== Segment start ==

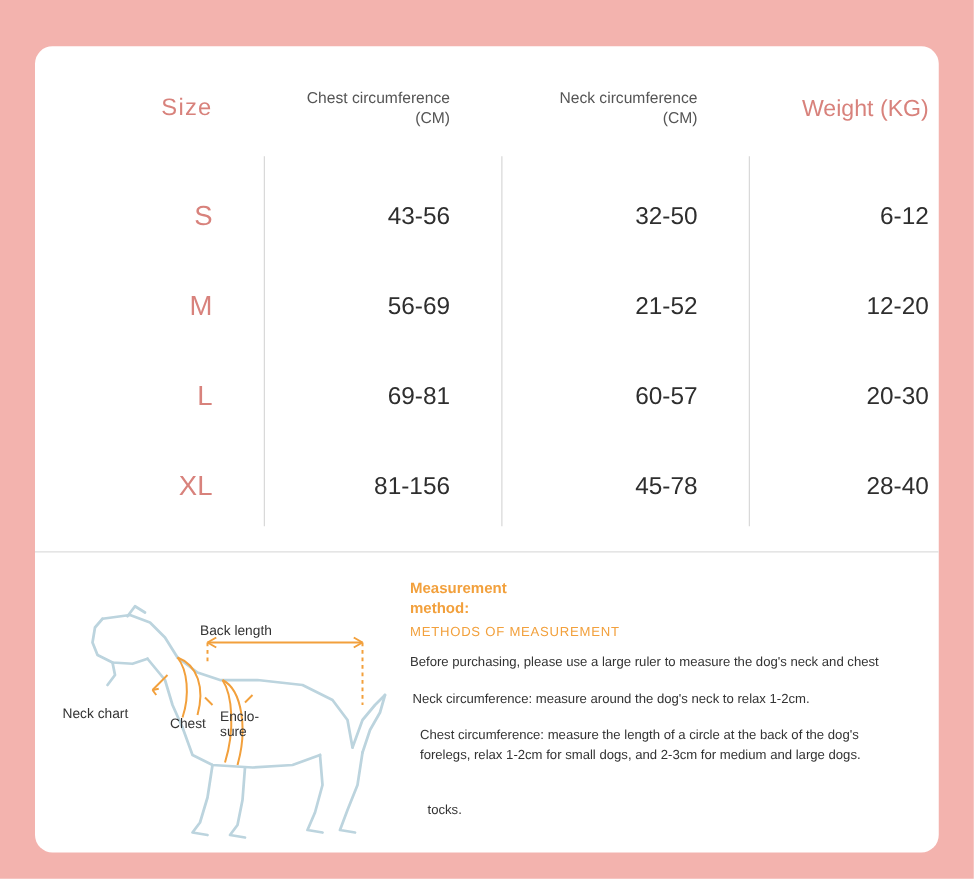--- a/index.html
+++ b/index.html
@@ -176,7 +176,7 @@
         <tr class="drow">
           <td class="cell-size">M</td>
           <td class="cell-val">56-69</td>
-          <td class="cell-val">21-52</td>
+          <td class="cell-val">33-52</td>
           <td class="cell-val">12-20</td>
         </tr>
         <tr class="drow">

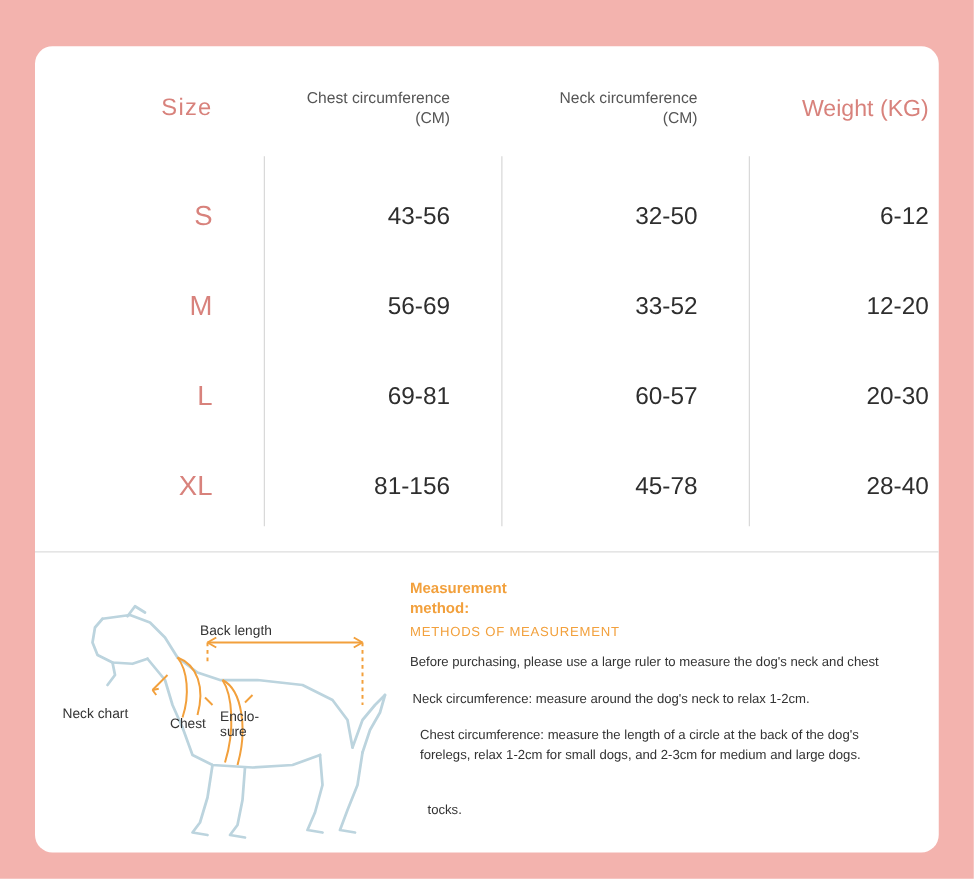--- a/index.html
+++ b/index.html
@@ -118,11 +118,10 @@
     width: 410px;
   }
   .m-title {
-    font-size: 12px;
+    font-size: 15px;
     color: #f2a03c;
     line-height: 1.35;
     margin: 0 0 6px 0;
-    font-weight: bold;
   }
   .m-sub {
     font-size: 10.5px;

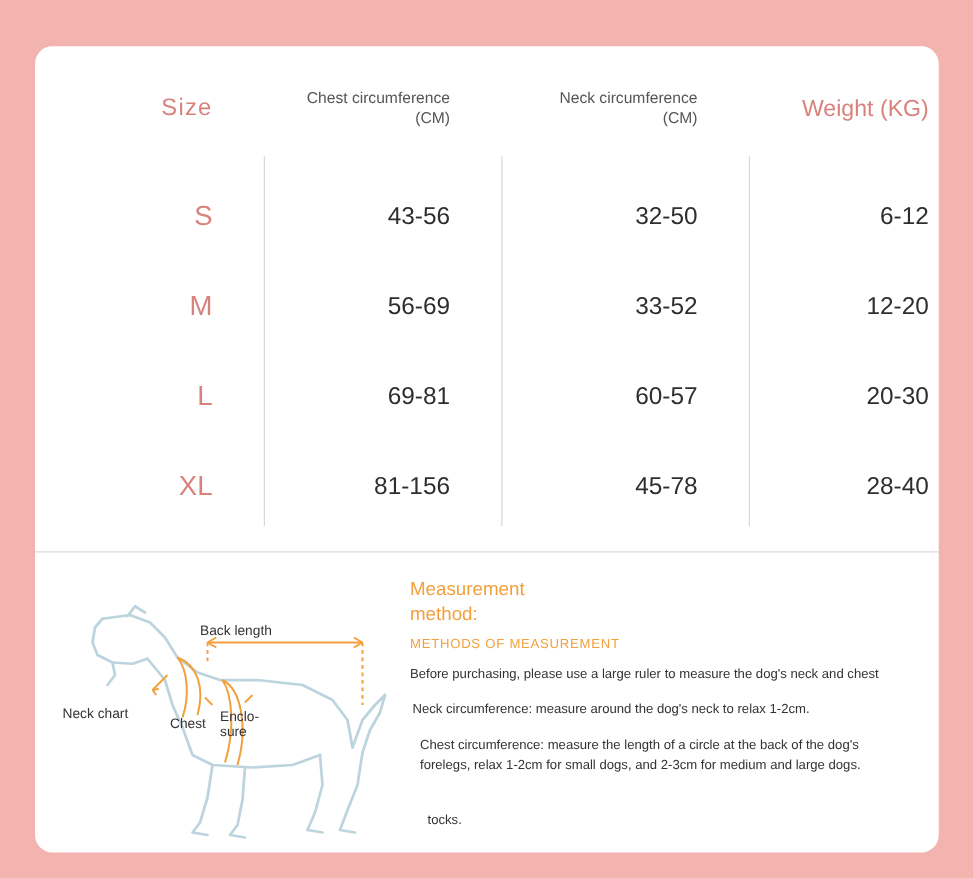--- a/index.html
+++ b/index.html
@@ -135,7 +135,7 @@
     line-height: 1.5;
     margin: 0 0 13px 0;
   }
-  .m-para.ind1 { margin-left: 2px; }
+  .m-para.ind1 { margin-left: 16px; }
   .m-para.ind2 { margin-left: 8px; }
   .m-para.ind4 { margin-left: 14px; }
 </style>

== Segment end ==

Instruction
Every line that holds the word "margin" should be copied from the records above.

Written solution
     margin: 0 0 6px 0;
     margin: 0 0 13px 0;
-  .m-para.ind1 { margin-left: 2px; }
+  .m-para.ind1 { margin-left: 16px; }
   .m-para.ind2 { margin-left: 8px; }
   .m-para.ind4 { margin-left: 14px; }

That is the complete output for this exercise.